I WAS NOTIFIED by a county detective a few weeks later that a Multnomah County Circuit Court judge had dismissed the charge against the alleged fence for a "lack of evidence." The detective said there was a rumor that $10,000 had changed hands. After verifying the dismissal with a deputy DA, I turned in a brief news story to the city desk. I knew better than to inquire if the editors wanted the $10,000 rumor investigated, so I didn't mention it to them.

Several years after the dismissal of the charges against Elkins, the judge in the case was defeated when he ran for re-election. It is unusual for a sitting judge to be voted out of office, but it had happened before and it's happened since. If the challenger brought up the Elkins dismissal in his campaign, I was not aware of it. The election took place while the newspaper strike was going on.

***

IF WAYNE MORSE were still around, what would the acerbic-tongued United States senator from Oregon say about Mississippian Trent Lott's segregation-supporting utterances that greased his sudden slide from power?
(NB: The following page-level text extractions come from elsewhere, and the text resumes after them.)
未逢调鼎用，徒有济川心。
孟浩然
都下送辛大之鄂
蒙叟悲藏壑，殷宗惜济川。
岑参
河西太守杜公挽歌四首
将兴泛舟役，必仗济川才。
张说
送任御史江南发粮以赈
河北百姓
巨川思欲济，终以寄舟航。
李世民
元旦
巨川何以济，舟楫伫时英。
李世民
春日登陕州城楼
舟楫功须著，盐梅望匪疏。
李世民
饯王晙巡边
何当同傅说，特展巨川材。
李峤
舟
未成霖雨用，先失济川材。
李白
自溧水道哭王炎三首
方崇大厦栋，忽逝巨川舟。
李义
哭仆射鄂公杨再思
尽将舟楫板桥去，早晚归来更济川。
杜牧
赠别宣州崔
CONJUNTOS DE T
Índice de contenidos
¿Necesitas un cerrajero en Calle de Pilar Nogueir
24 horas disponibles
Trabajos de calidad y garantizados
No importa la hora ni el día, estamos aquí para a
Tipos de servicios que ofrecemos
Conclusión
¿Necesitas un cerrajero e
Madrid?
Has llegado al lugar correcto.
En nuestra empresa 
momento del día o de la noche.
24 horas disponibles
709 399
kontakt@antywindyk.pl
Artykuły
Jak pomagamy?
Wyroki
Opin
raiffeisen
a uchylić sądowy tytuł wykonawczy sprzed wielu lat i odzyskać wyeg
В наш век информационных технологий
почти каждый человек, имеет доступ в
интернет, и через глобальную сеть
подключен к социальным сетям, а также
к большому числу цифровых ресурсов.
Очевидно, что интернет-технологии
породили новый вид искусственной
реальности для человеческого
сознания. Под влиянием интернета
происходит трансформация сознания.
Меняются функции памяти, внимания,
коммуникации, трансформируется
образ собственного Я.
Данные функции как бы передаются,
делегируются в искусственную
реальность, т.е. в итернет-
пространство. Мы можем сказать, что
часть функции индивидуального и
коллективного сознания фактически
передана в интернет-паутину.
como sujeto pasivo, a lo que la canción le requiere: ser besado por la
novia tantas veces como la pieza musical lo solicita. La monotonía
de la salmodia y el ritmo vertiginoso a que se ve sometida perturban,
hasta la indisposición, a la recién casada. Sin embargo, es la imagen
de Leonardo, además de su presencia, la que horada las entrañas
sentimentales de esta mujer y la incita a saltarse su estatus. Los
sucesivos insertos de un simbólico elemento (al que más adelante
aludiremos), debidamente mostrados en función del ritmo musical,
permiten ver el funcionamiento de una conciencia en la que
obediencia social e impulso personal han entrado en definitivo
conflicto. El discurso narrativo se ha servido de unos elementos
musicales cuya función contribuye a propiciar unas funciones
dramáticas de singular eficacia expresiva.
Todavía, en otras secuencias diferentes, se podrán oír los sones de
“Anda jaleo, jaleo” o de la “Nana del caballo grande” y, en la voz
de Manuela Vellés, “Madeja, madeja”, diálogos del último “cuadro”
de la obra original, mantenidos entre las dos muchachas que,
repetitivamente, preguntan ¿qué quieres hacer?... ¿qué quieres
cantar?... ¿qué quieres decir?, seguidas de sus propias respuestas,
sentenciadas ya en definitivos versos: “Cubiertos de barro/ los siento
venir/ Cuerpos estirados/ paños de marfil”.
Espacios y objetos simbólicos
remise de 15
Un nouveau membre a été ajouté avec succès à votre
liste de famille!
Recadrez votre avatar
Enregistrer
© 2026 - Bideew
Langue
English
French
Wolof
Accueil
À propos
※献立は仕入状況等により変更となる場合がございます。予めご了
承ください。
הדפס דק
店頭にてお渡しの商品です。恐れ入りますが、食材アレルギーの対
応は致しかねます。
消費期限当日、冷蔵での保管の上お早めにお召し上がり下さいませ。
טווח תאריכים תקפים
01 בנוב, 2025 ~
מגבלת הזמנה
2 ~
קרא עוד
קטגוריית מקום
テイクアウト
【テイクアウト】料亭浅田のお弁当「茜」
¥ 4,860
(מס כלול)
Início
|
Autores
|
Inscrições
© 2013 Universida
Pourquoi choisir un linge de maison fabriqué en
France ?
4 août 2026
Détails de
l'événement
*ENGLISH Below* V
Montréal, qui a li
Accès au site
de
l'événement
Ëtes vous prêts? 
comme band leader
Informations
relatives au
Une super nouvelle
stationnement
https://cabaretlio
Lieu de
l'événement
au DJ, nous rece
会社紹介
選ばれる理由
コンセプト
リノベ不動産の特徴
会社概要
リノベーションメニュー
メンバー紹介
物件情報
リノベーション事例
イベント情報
Morse died in 1974 just short of 74 years old while trying for a comeback to the Senate seat he had lost in 1968 to Republican upstart Robert (Just call me Bob) Packwood. Morse, a former dean of the University of Oregon School of Law in Eugene, had served in the Senate for 24 years. He started out as a Republican, then switched to Independent as a prelude to registering as a Democrat. Packwood, an East Portland Republican, had served in the Oregon House of Representatives for three terms before taking on "A Tiger in the Senate," as a book by that title called Morse. Packwood was helped in his campaign by a Democrat named Ben Padrow, a Portland State speech teacher who secretly prepped Packwood for a pivotal debate with Morse. Like Morse, Packwood was a lawyer. He'd been an assistant to the attorney who represented the New York-owned Oregonian in the 1959-65 strike against that Newhouse chain paper and the then-locally-owned Oregon Journal.

TRENT LOTT, 61, has been on Capitol Hill since 1972 when he was elected to the U.S. House of Representatives as a Republican, having switched from being a Democrat. He was elected to the Senate in 1988. He became Senate Republican majority leader in 1996, gave up that post in 2001 when Vermont Senator James Jeffords switched from Republican to Independent, giving control to the Democrats, but was to again be majority leader in 2003 after his party regained control in last November's elections. On Dec. 5, at a 100th birthday party for South Carolina's Senator Strom Thurmond, Lott said the U.S. would be better off if Thurmond had been elected president in 1948 when he ran as a segregationist. After making a number of politically-motivated apologies for his remarks, Lott said on Dec. 20 that he had given up on again becoming the Republican majority leader in the new Senate.

Senator Morse could be scathing in his criticisms of senators and other political figures. For example, he once referred to a portly Republican senator from Indiana as "a rancid tub of lard." Lott isn't portly but Morse might have described him as "a suit-full of rancid racist lard."